▶ **Instruction**
Every line of the listing below should be written out exactly.

▶ **Exercise inputs**
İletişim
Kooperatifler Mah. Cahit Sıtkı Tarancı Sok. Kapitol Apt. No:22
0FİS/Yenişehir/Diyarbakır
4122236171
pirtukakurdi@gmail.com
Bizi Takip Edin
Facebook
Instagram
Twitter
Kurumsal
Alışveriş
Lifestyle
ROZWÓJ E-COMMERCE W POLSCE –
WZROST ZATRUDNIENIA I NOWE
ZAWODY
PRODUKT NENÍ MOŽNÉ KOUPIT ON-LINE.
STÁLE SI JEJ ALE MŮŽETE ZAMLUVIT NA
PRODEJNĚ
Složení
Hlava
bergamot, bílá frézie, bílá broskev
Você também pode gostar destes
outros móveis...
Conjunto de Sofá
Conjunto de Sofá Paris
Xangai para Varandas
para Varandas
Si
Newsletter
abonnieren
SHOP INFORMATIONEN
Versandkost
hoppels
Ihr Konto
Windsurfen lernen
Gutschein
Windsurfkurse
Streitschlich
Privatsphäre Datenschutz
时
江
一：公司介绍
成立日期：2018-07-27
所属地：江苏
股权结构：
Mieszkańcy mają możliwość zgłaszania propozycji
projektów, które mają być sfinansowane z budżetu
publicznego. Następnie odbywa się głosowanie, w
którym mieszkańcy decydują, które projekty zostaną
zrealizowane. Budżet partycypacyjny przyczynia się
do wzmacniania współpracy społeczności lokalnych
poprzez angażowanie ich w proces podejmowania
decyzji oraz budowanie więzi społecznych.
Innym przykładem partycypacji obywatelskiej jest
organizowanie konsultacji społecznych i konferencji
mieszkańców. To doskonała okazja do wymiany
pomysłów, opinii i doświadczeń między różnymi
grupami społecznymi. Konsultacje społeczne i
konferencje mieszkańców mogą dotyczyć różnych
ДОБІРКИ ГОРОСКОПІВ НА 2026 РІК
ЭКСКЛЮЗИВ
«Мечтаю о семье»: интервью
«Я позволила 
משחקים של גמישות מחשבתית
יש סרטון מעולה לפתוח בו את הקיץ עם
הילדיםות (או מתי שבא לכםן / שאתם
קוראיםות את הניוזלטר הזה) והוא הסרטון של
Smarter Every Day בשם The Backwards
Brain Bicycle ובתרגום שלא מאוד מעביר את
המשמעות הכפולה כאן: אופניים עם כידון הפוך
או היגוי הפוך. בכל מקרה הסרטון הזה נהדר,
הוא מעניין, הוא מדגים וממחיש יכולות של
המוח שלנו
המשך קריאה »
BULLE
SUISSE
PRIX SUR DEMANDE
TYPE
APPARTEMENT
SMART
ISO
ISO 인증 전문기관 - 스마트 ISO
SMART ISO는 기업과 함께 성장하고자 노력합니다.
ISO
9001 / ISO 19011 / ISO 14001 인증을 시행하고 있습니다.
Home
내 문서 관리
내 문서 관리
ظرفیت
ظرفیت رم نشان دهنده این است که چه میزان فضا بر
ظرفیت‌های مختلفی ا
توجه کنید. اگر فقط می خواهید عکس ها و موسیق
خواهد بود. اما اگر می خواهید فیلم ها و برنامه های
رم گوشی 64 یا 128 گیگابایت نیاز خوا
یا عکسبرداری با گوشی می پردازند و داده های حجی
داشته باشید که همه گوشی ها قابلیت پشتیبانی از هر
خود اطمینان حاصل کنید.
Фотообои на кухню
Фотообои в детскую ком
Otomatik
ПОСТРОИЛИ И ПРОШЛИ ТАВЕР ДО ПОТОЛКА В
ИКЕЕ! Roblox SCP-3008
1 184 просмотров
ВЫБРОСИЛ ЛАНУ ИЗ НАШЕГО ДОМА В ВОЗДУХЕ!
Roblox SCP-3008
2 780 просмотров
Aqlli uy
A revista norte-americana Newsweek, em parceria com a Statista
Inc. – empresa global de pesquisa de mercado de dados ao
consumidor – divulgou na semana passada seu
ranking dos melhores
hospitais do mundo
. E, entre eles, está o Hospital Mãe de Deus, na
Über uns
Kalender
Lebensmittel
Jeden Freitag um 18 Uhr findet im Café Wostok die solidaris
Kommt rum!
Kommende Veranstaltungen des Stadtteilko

▶ **Finished exercise**
İletişim
Kooperatifler Mah. Cahit Sıtkı Tarancı Sok. Kapitol Apt. No:22
0FİS/Yenişehir/Diyarbakır
4122236171
pirtukakurdi@gmail.com
Bizi Takip Edin
Facebook
Instagram
Twitter
Kurumsal
Alışveriş
Lifestyle
ROZWÓJ E-COMMERCE W POLSCE –
WZROST ZATRUDNIENIA I NOWE
ZAWODY
PRODUKT NENÍ MOŽNÉ KOUPIT ON-LINE.
STÁLE SI JEJ ALE MŮŽETE ZAMLUVIT NA
PRODEJNĚ
Složení
Hlava
bergamot, bílá frézie, bílá broskev
Você também pode gostar destes
outros móveis...
Conjunto de Sofá
Conjunto de Sofá Paris
Xangai para Varandas
para Varandas
Si
Newsletter
abonnieren
SHOP INFORMATIONEN
Versandkost
hoppels
Ihr Konto
Windsurfen lernen
Gutschein
Windsurfkurse
Streitschlich
Privatsphäre Datenschutz
时
江
一：公司介绍
成立日期：2018-07-27
所属地：江苏
股权结构：
Mieszkańcy mają możliwość zgłaszania propozycji
projektów, które mają być sfinansowane z budżetu
publicznego. Następnie odbywa się głosowanie, w
którym mieszkańcy decydują, które projekty zostaną
zrealizowane. Budżet partycypacyjny przyczynia się
do wzmacniania współpracy społeczności lokalnych
poprzez angażowanie ich w proces podejmowania
decyzji oraz budowanie więzi społecznych.
Innym przykładem partycypacji obywatelskiej jest
organizowanie konsultacji społecznych i konferencji
mieszkańców. To doskonała okazja do wymiany
pomysłów, opinii i doświadczeń między różnymi
grupami społecznymi. Konsultacje społeczne i
konferencje mieszkańców mogą dotyczyć różnych
ДОБІРКИ ГОРОСКОПІВ НА 2026 РІК
ЭКСКЛЮЗИВ
«Мечтаю о семье»: интервью
«Я позволила 
משחקים של גמישות מחשבתית
יש סרטון מעולה לפתוח בו את הקיץ עם
הילדיםות (או מתי שבא לכםן / שאתם
קוראיםות את הניוזלטר הזה) והוא הסרטון של
Smarter Every Day בשם The Backwards
Brain Bicycle ובתרגום שלא מאוד מעביר את
המשמעות הכפולה כאן: אופניים עם כידון הפוך
או היגוי הפוך. בכל מקרה הסרטון הזה נהדר,
הוא מעניין, הוא מדגים וממחיש יכולות של
המוח שלנו
המשך קריאה »
BULLE
SUISSE
PRIX SUR DEMANDE
TYPE
APPARTEMENT
SMART
ISO
ISO 인증 전문기관 - 스마트 ISO
SMART ISO는 기업과 함께 성장하고자 노력합니다.
ISO
9001 / ISO 19011 / ISO 14001 인증을 시행하고 있습니다.
Home
내 문서 관리
내 문서 관리
ظرفیت
ظرفیت رم نشان دهنده این است که چه میزان فضا بر
ظرفیت‌های مختلفی ا
توجه کنید. اگر فقط می خواهید عکس ها و موسیق
خواهد بود. اما اگر می خواهید فیلم ها و برنامه های
رم گوشی 64 یا 128 گیگابایت نیاز خوا
یا عکسبرداری با گوشی می پردازند و داده های حجی
داشته باشید که همه گوشی ها قابلیت پشتیبانی از هر
خود اطمینان حاصل کنید.
Фотообои на кухню
Фотообои в детскую ком
Otomatik
ПОСТРОИЛИ И ПРОШЛИ ТАВЕР ДО ПОТОЛКА В
ИКЕЕ! Roblox SCP-3008
1 184 просмотров
ВЫБРОСИЛ ЛАНУ ИЗ НАШЕГО ДОМА В ВОЗДУХЕ!
Roblox SCP-3008
2 780 просмотров
Aqlli uy
A revista norte-americana Newsweek, em parceria com a Statista
Inc. – empresa global de pesquisa de mercado de dados ao
consumidor – divulgou na semana passada seu
ranking dos melhores
hospitais do mundo
. E, entre eles, está o Hospital Mãe de Deus, na
Über uns
Kalender
Lebensmittel
Jeden Freitag um 18 Uhr findet im Café Wostok die solidaris
Kommt rum!
Kommende Veranstaltungen des Stadtteilko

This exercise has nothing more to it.